*RECORDS FOR THE EXERCISE:*
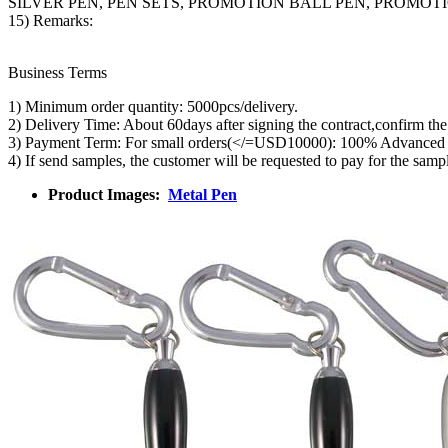
SILVER PEN, PEN SETS, PROMOTION BALL PEN, PROMO
15) Remarks:
Business Terms
1) Minimum order quantity: 5000pcs/delivery.
2) Delivery Time: About 60days after signing the contract,confirm th
3) Payment Term: For small orders(</=USD10000): 100% Advanced T/T 
4) If send samples, the customer will be requested to pay for the samp
Product Images:
Metal Pen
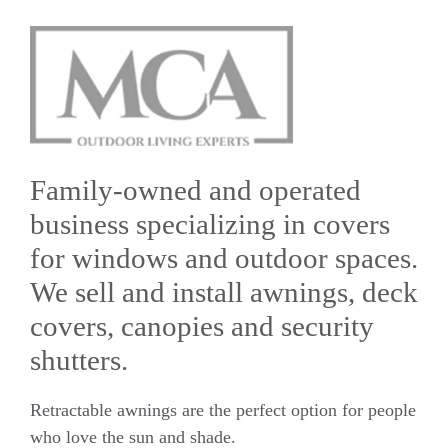
Family-owned and operated
business specializing in covers
for windows and outdoor spaces.
We sell and install awnings, deck
covers, canopies and security
shutters.
Retractable awnings are the perfect option for people
who love the sun and shade.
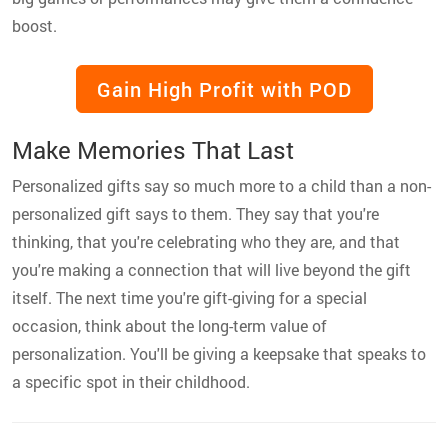
boost.
Gain High Profit with POD
Make Memories That Last
Personalized gifts say so much more to a child than a non-
personalized gift says to them. They say that you're
thinking, that you're celebrating who they are, and that
you're making a connection that will live beyond the gift
itself. The next time you're gift-giving for a special
occasion, think about the long-term value of
personalization. You'll be giving a keepsake that speaks to
a specific spot in their childhood.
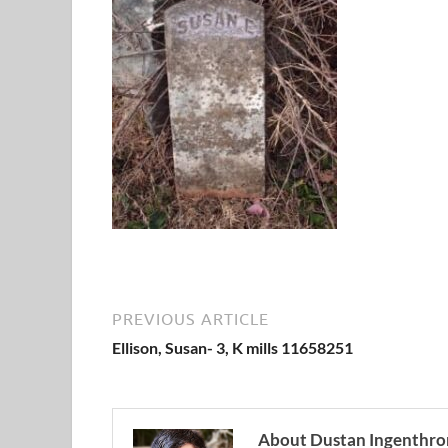
PREVIOUS ARTICLE
Ellison, Susan- 3, K mills 11658251
About Dustan Ingenthro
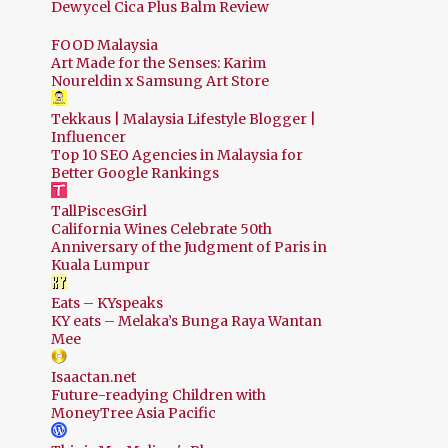
Dewycel Cica Plus Balm Review
FOOD Malaysia
Art Made for the Senses: Karim
Noureldin x Samsung Art Store
Tekkaus | Malaysia Lifestyle Blogger |
Influencer
Top 10 SEO Agencies in Malaysia for
Better Google Rankings
TallPiscesGirl
California Wines Celebrate 50th
Anniversary of the Judgment of Paris in
Kuala Lumpur
Eats – KYspeaks
KY eats – Melaka’s Bunga Raya Wantan
Mee
Isaactan.net
Future-readying Children with
MoneyTree Asia Pacific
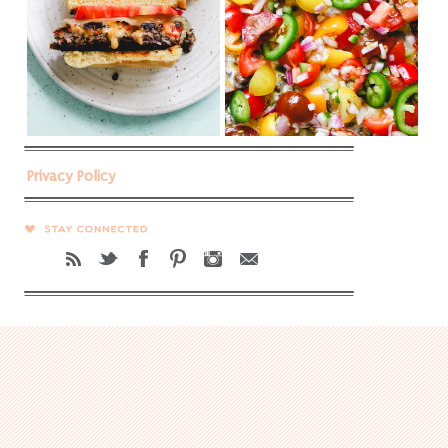
Privacy Policy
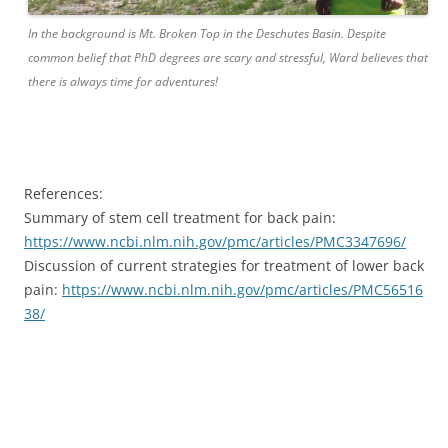
In the background is Mt. Broken Top in the Deschutes Basin. Despite
common belief that PhD degrees are scary and stressful, Ward believes that
there is always time for adventures!
References:
Summary of stem cell treatment for back pain:
https://www.ncbi.nlm.nih.gov/pmc/articles/PMC3347696/
Discussion of current strategies for treatment of lower back
pain:
https://www.ncbi.nlm.nih.gov/pmc/articles/PMC56516
38/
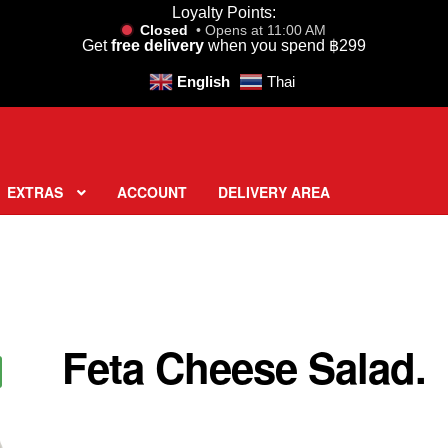
Loyalty Points:
Closed
• Opens at 11:00 AM
Get
free delivery
when you spend
฿
299
English
Thai
EXTRAS
ACCOUNT
DELIVERY AREA
Feta Cheese Salad.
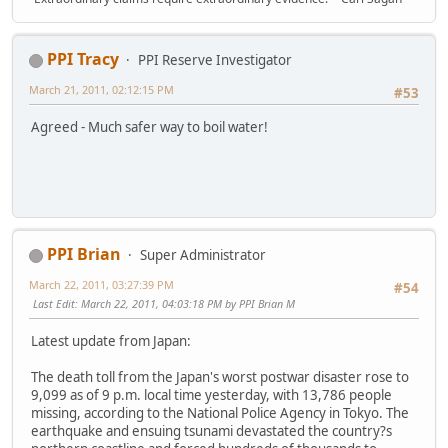
PPI Tracy
PPI Reserve Investigator
March 21, 2011, 02:12:15 PM
#53
Agreed - Much safer way to boil water!
PPI Brian
Super Administrator
March 22, 2011, 03:27:39 PM
#54
Last Edit
: March 22, 2011, 04:03:18 PM by PPI Brian M
Latest update from Japan:
The death toll from the Japan's worst postwar disaster rose to
9,099 as of 9 p.m. local time yesterday, with 13,786 people
missing, according to the National Police Agency in Tokyo. The
earthquake and ensuing tsunami devastated the country?s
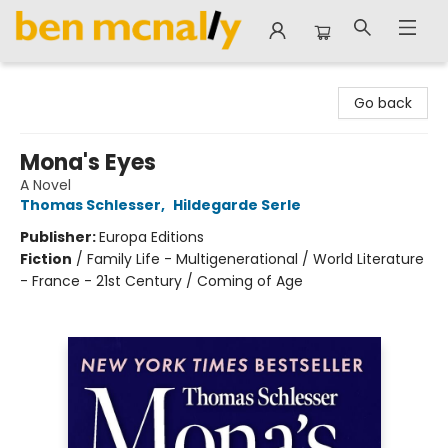
Ben McNally Books
Go back
Mona's Eyes
A Novel
Thomas Schlesser
,
Hildegarde Serle
Publisher:
Europa Editions
Fiction
/
Family Life - Multigenerational / World Literature
- France - 21st Century / Coming of Age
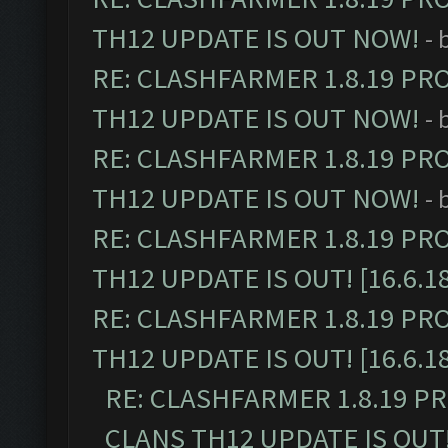
TH12 UPDATE IS OUT NOW!
- 
RE: CLASHFARMER 1.8.19 PR
TH12 UPDATE IS OUT NOW!
- 
RE: CLASHFARMER 1.8.19 PR
TH12 UPDATE IS OUT NOW!
- 
RE: CLASHFARMER 1.8.19 PR
TH12 UPDATE IS OUT! [16.6.1
RE: CLASHFARMER 1.8.19 PR
TH12 UPDATE IS OUT! [16.6.1
RE: CLASHFARMER 1.8.19 P
CLANS TH12 UPDATE IS OUT! 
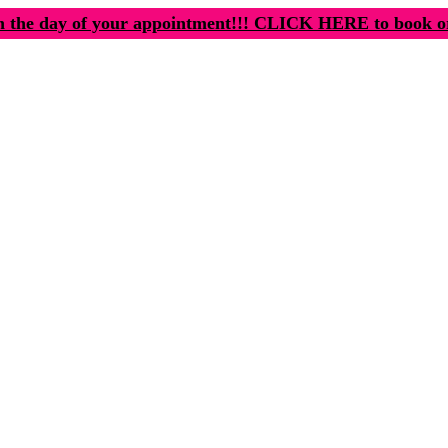
n the day of your appointment!!! CLICK HERE to book o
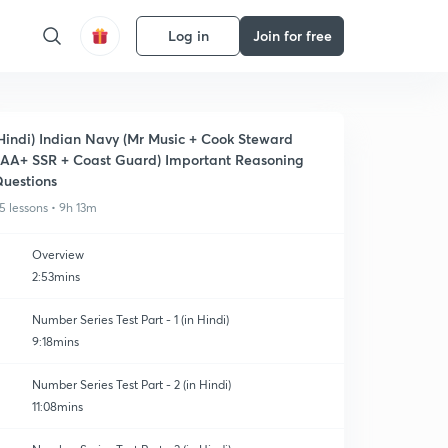
Log in
Join for free
Hindi) Indian Navy (Mr Music + Cook Steward
AA+ SSR + Coast Guard) Important Reasoning
uestions
5 lessons • 9h 13m
Overview
2:53mins
Number Series Test Part - 1 (in Hindi)
9:18mins
Number Series Test Part - 2 (in Hindi)
11:08mins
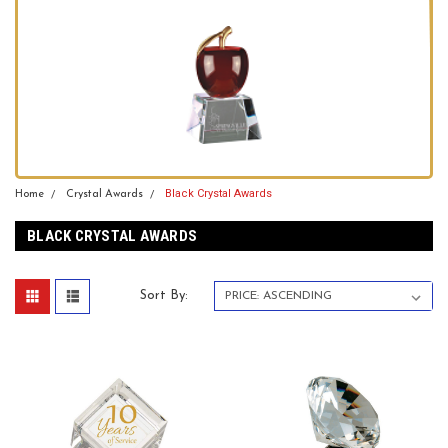
Black Crystal Awards
Home
Crystal Awards
BLACK CRYSTAL AWARDS
Sort By:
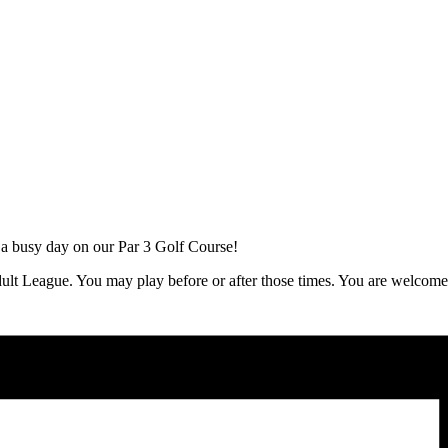
 a busy day on our Par 3 Golf Course!
ult League. You may play before or after those times. You are welcom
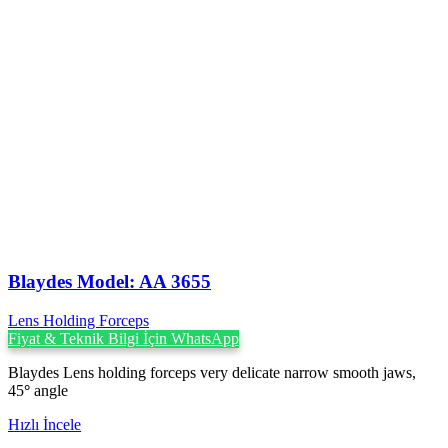
Blaydes Model: AA 3655
Lens Holding Forceps
Fiyat & Teknik Bilgi İçin WhatsApp
Blaydes Lens holding forceps very delicate narrow smooth jaws,
45
°
angle
Hızlı İncele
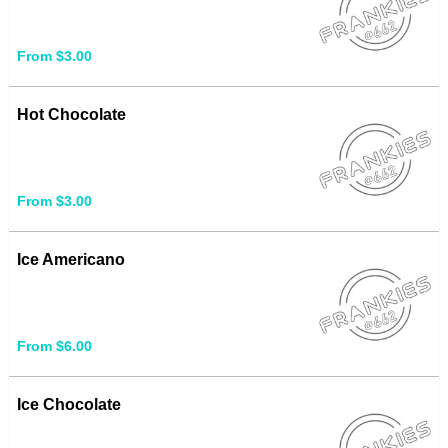
From $3.00
Hot Chocolate
From $3.00
Ice Americano
From $6.00
Ice Chocolate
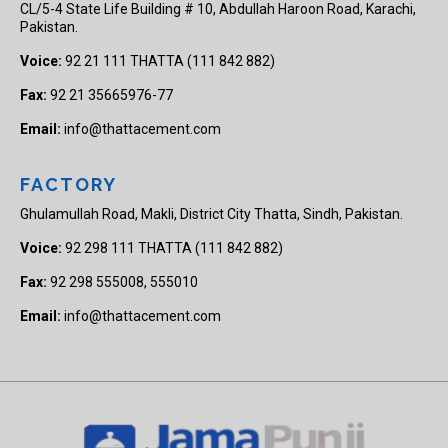
CL/5-4 State Life Building # 10, Abdullah Haroon Road, Karachi,
Pakistan.
Voice:
92 21 111 THATTA (111 842 882)
Fax:
92 21 35665976-77
Email:
info@thattacement.com
FACTORY
Ghulamullah Road, Makli, District City Thatta, Sindh, Pakistan.
Voice:
92 298 111 THATTA (111 842 882)
Fax:
92 298 555008, 555010
Email:
info@thattacement.com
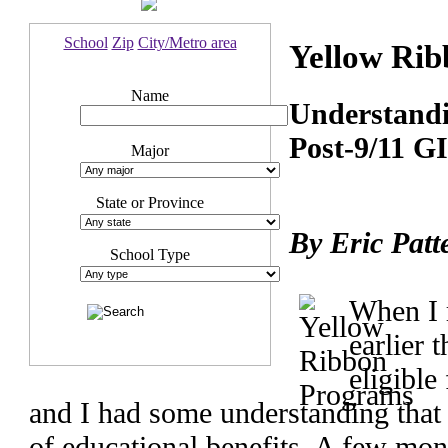
School
Zip
City/Metro area
Yellow Ri
Name
Understandin
Post-9/11 GI
Major
State or Province
By Eric Patt
School Type
When I 
earlier 
eligible
and I had some understanding that
of educational benefits. A few mon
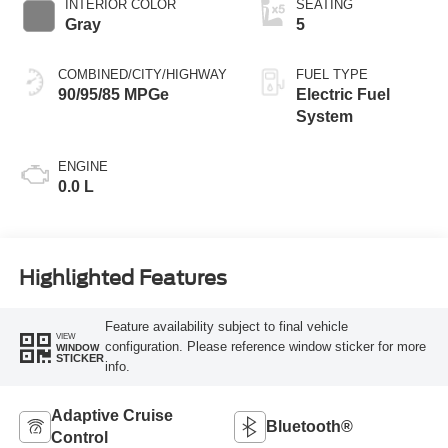
INTERIOR COLOR
SEATING
Gray
5
COMBINED/CITY/HIGHWAY
FUEL TYPE
90/95/85 MPGe
Electric Fuel
System
ENGINE
0.0 L
Highlighted Features
Feature availability subject to final vehicle
VIEW
configuration. Please reference window sticker for more
WINDOW
STICKER
info.
Adaptive Cruise
Bluetooth®
Control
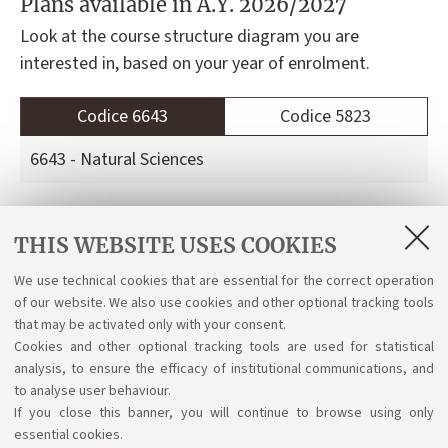
Plans available in A.Y. 2026/2027
Look at the course structure diagram you are
interested in, based on your year of enrolment.
Codice 6643
Codice 5823
6643 - Natural Sciences
Course structure diagrams for students enrolled
THIS WEBSITE USES COOKIES
a.y. 2026-27
We use technical cookies that are essential for the correct operation
Course structure diagrams for students enrolled
of our website. We also use cookies and other optional tracking tools
a.y. 2025-26
that may be activated only with your consent.
Cookies and other optional tracking tools are used for statistical
analysis, to ensure the efficacy of institutional communications, and
to analyse user behaviour.
If you close this banner, you will continue to browse using only
essential cookies.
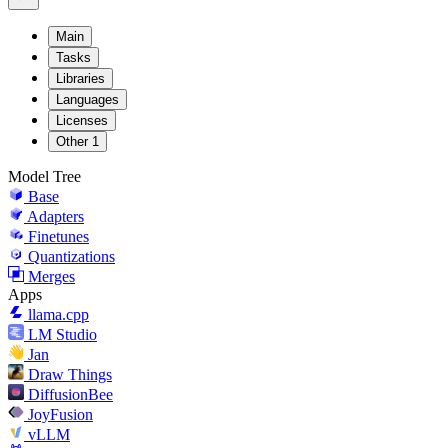
Main
Tasks
Libraries
Languages
Licenses
Other
1
Model Tree
Base
Adapters
Finetunes
Quantizations
Merges
Apps
llama.cpp
LM Studio
Jan
Draw Things
DiffusionBee
JoyFusion
vLLM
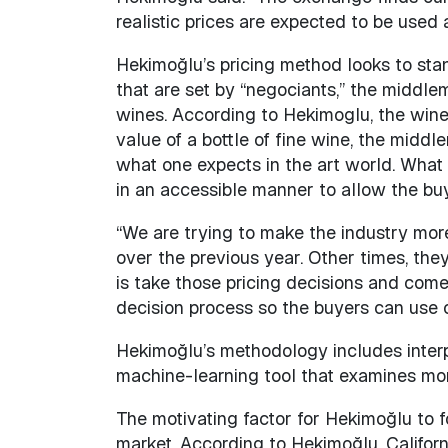
realistic prices are expected to be use
Hekimoğlu’s pricing method looks to sta
that are set by “negociants,” the middle
wines. According to Hekimoglu, the wine
value of a bottle of fine wine, the middl
what one expects in the art world. What 
in an accessible manner to allow the buye
“We are trying to make the industry mor
over the previous year. Other times, the
is take those pricing decisions and come
decision process so the buyers can use 
Hekimoğlu’s methodology includes interp
machine-learning tool that examines mor
The motivating factor for Hekimoğlu to f
market. According to Hekimoğlu, Califor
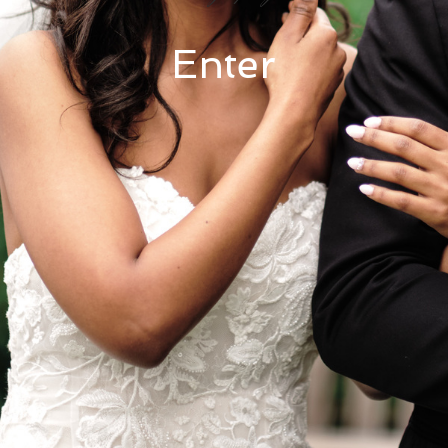
Enter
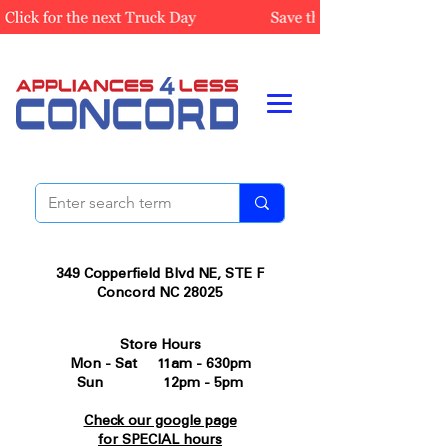
349 Copperfield Blvd NE, STE F
Concord NC 28025
Store Hours
Mon - Sat 11am - 630pm
Sun 12pm - 5pm
Check our google page
for SPECIAL hours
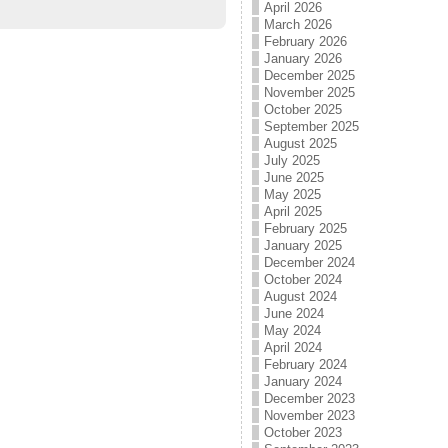
April 2026
March 2026
February 2026
January 2026
December 2025
November 2025
October 2025
September 2025
August 2025
July 2025
June 2025
May 2025
April 2025
February 2025
January 2025
December 2024
October 2024
August 2024
June 2024
May 2024
April 2024
February 2024
January 2024
December 2023
November 2023
October 2023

*REQUIRED ACTION:* Convert every line of text in the items above into a single numbered list, skipping any blank lines. Leave the pictures out of your answer.

*WRITTEN ANSWER:*
1. SILVER PEN, PEN SETS, PROMOTION BALL PEN, PROMO
2. 15) Remarks:
3. Business Terms
4. 1) Minimum order quantity: 5000pcs/delivery.
5. 2) Delivery Time: About 60days after signing the contract,confirm th
6. 3) Payment Term: For small orders(</=USD10000): 100% Advanced T/T 
7. 4) If send samples, the customer will be requested to pay for the samp
8. Product Images:
9. Metal Pen
10. Family-owned and operated
11. business specializing in covers
12. for windows and outdoor spaces.
13. We sell and install awnings, deck
14. covers, canopies and security
15. shutters.
16. Retractable awnings are the perfect option for people
17. who love the sun and shade.
18. boost.
19. Gain High Profit with POD
20. Make Memories That Last
21. Personalized gifts say so much more to a child than a non-
22. personalized gift says to them. They say that you're
23. thinking, that you're celebrating who they are, and that
24. you're making a connection that will live beyond the gift
25. itself. The next time you're gift-giving for a special
26. occasion, think about the long-term value of
27. personalization. You'll be giving a keepsake that speaks to
28. a specific spot in their childhood.
29. PREVIOUS ARTICLE
30. Ellison, Susan- 3, K mills 11658251
31. About Dustan Ingenthro
32. Dewycel Cica Plus Balm Review
33. FOOD Malaysia
34. Art Made for the Senses: Karim
35. Noureldin x Samsung Art Store
36. Tekkaus | Malaysia Lifestyle Blogger |
37. Influencer
38. Top 10 SEO Agencies in Malaysia for
39. Better Google Rankings
40. TallPiscesGirl
41. California Wines Celebrate 50th
42. Anniversary of the Judgment of Paris in
43. Kuala Lumpur
44. Eats – KYspeaks
45. KY eats – Melaka’s Bunga Raya Wantan
46. Mee
47. Isaactan.net
48. Future-readying Children with
49. MoneyTree Asia Pacific
50. Privacy Policy
51. In the background is Mt. Broken Top in the Deschutes Basin. Despite
52. common belief that PhD degrees are scary and stressful, Ward believes that
53. there is always time for adventures!
54. References:
55. Summary of stem cell treatment for back pain:
56. https://www.ncbi.nlm.nih.gov/pmc/articles/PMC3347696/
57. Discussion of current strategies for treatment of lower back
58. pain:
59. https://www.ncbi.nlm.nih.gov/pmc/articles/PMC56516
60. 38/
61. Loyalty Points:
62. Closed
63. • Opens at 11:00 AM
64. Get
65. free delivery
66. when you spend
67. ฿
68. 299
69. English
70. Thai
71. EXTRAS
72. ACCOUNT
73. DELIVERY AREA
74. Feta Cheese Salad.
75. PPI Tracy
76. PPI Reserve Investigator
77. March 21, 2011, 02:12:15 PM
78. #53
79. Agreed - Much safer way to boil water!
80. PPI Brian
81. Super Administrator
82. March 22, 2011, 03:27:39 PM
83. #54
84. Last Edit
85. : March 22, 2011, 04:03:18 PM by PPI Brian M
86. Latest update from Japan:
87. The death toll from the Japan's worst postwar disaster rose to
88. 9,099 as of 9 p.m. local time yesterday, with 13,786 people
89. missing, according to the National Police Agency in Tokyo. The
90. earthquake and ensuing tsunami devastated the country?s
91. Ben McNally Books
92. Go back
93. Mona's Eyes
94. A Novel
95. Thomas Schlesser
96. ,
97. Hildegarde Serle
98. Publisher:
99. Europa Editions
100. Fiction
101. /
102. Family Life - Multigenerational / World Literature
103. - France - 21st Century / Coming of Age
104. TH12 UPDATE IS OUT NOW!
105. - 
106. RE: CLASHFARMER 1.8.19 PR
107. TH12 UPDATE IS OUT NOW!
108. - 
109. RE: CLASHFARMER 1.8.19 PR
110. TH12 UPDATE IS OUT NOW!
111. - 
112. RE: CLASHFARMER 1.8.19 PR
113. TH12 UPDATE IS OUT! [16.6.1
114. RE: CLASHFARMER 1.8.19 PR
115. TH12 UPDATE IS OUT! [16.6.1
116. RE: CLASHFARMER 1.8.19 P
117. CLANS TH12 UPDATE IS OUT! 
118. n the day of your appointment!!! CLICK HERE to book o
119. Log in
120. Join for free
121. Hindi) Indian Navy (Mr Music + Cook Steward
122. AA+ SSR + Coast Guard) Important Reasoning
123. uestions
124. 5 lessons • 9h 13m
125. Overview
126. 2:53mins
127. Number Series Test Part - 1 (in Hindi)
128. 9:18mins
129. Number Series Test Part - 2 (in Hindi)
130. 11:08mins
131. Black Crystal Awards
132. Home
133. Crystal Awards
134. BLACK CRYSTAL AWARDS
135. Sort By:
136.  a busy day on our Par 3 Golf Course!
137. ult League. You may play before or after those times. You are welcom
138. Blaydes Model: AA 3655
139. Lens Holding Forceps
140. Fiyat & Teknik Bilgi İçin WhatsApp
141. Blaydes Lens holding forceps very delicate narrow smooth jaws,
142. 45
143. °
144. angle
145. Hızlı İncele
146. From $3.00
147. Hot Chocolate
148. From $3.00
149. Ice Americano
150. From $6.00
151. Ice Chocolate
152. CL/5-4 State Life Building # 10, Abdullah Haroon Road, Karachi,
153. Pakistan.
154. Voice:
155. 92 21 111 THATTA (111 842 882)
156. Fax:
157. 92 21 35665976-77
158. Email:
159. info@thattacement.com
160. FACTORY
161. Ghulamullah Road, Makli, District City Thatta, Sindh, Pakistan.
162. Voice:
163. 92 298 111 THATTA (111 842 882)
164. Fax:
165. 92 298 555008, 555010
166. Email:
167. info@thattacement.com
168. School
169. Zip
170. City/Metro area
171. Yellow Ri
172. Name
173. Understandin
174. Post-9/11 GI
175. Major
176. State or Province
177. By Eric Patt
178. School Type
179. When I 
180. earlier 
181. eligible
182. and I had some understanding that
183. of educational benefits. A few mon
184. INTERIOR COLOR
185. SEATING
186. Gray
187. 5
188. COMBINED/CITY/HIGHWAY
189. FUEL TYPE
190. 90/95/85 MPGe
191. Electric Fuel
192. System
193. ENGINE
194. 0.0 L
195. Highlighted Features
196. Feature availability subject to final vehicle
197. VIEW
198. configuration. Please reference window sticker for more
199. WINDOW
200. STICKER
201. info.
202. Adaptive Cruise
203. Bluetooth®
204. Control
205. Plans available in A.Y. 2026/2027
206. Look at the course structure diagram you are
207. interested in, based on your year of enrolment.
208. Codice 6643
209. Codice 5823
210. 6643 - Natural Sciences
211. Course structure diagrams for students enrolled
212. THIS WEBSITE USES COOKIES
213. a.y. 2026-27
214. We use technical cookies that are essential for the correct operation
215. Course structure diagrams for students enrolled
216. of our website. We also use cookies and other optional tracking tools
217. a.y. 2025-26
218. that may be activated only with your consent.
219. Cookies and other optional tracking tools are used for statistical
220. analysis, to ensure the efficacy of institutional communications, and
221. to analyse user behaviour.
222. If you close this banner, you will continue to browse using only
223. essential cookies.
224. Main
225. Tasks
226. Libraries
227. Languages
228. Licenses
229. Other
230. 1
231. Model Tree
232. Base
233. Adapters
234. Finetunes
235. Quantizations
236. Merges
237. Apps
238. llama.cpp
239. LM Studio
240. Jan
241. Draw Things
242. DiffusionBee
243. JoyFusion
244. vLLM
245. realistic prices are expected to be use
246. Hekimoğlu’s pricing method looks to sta
247. that are set by “negociants,” the middle
248. wines. According to Hekimoglu, the wine
249. value of a bottle of fine wine, the middl
250. what one expects in the art world. What 
251. in an accessible manner to allow the buye
252. “We are trying to make the industry mor
253. over the previous year. Other times, the
254. is take those pricing decisions and come
255. decision process so the buyers can use 
256. Hekimoğlu’s methodology includes interp
257. machine-learning tool that examines mor
258. The motivating factor for Hekimoğlu to f
259. market. According to Hekimoğlu, Califor
260. Enter
261. 349 Copperfield Blvd NE, STE F
262. Concord NC 28025
263. Store Hours
264. Mon - Sat 11am - 630pm
265. Sun 12pm - 5pm
266. Check our google page
267. for SPECIAL hours
268. April 2026
269. March 2026
270. February 2026
271. January 2026
272. December 2025
273. November 2025
274. October 2025
275. September 2025
276. August 2025
277. July 2025
278. June 2025
279. May 2025
280. April 2025
281. February 2025
282. January 2025
283. December 2024
284. October 2024
285. August 2024
286. June 2024
287. May 2024
288. April 2024
289. February 2024
290. January 2024
291. December 2023
292. November 2023
293. October 2023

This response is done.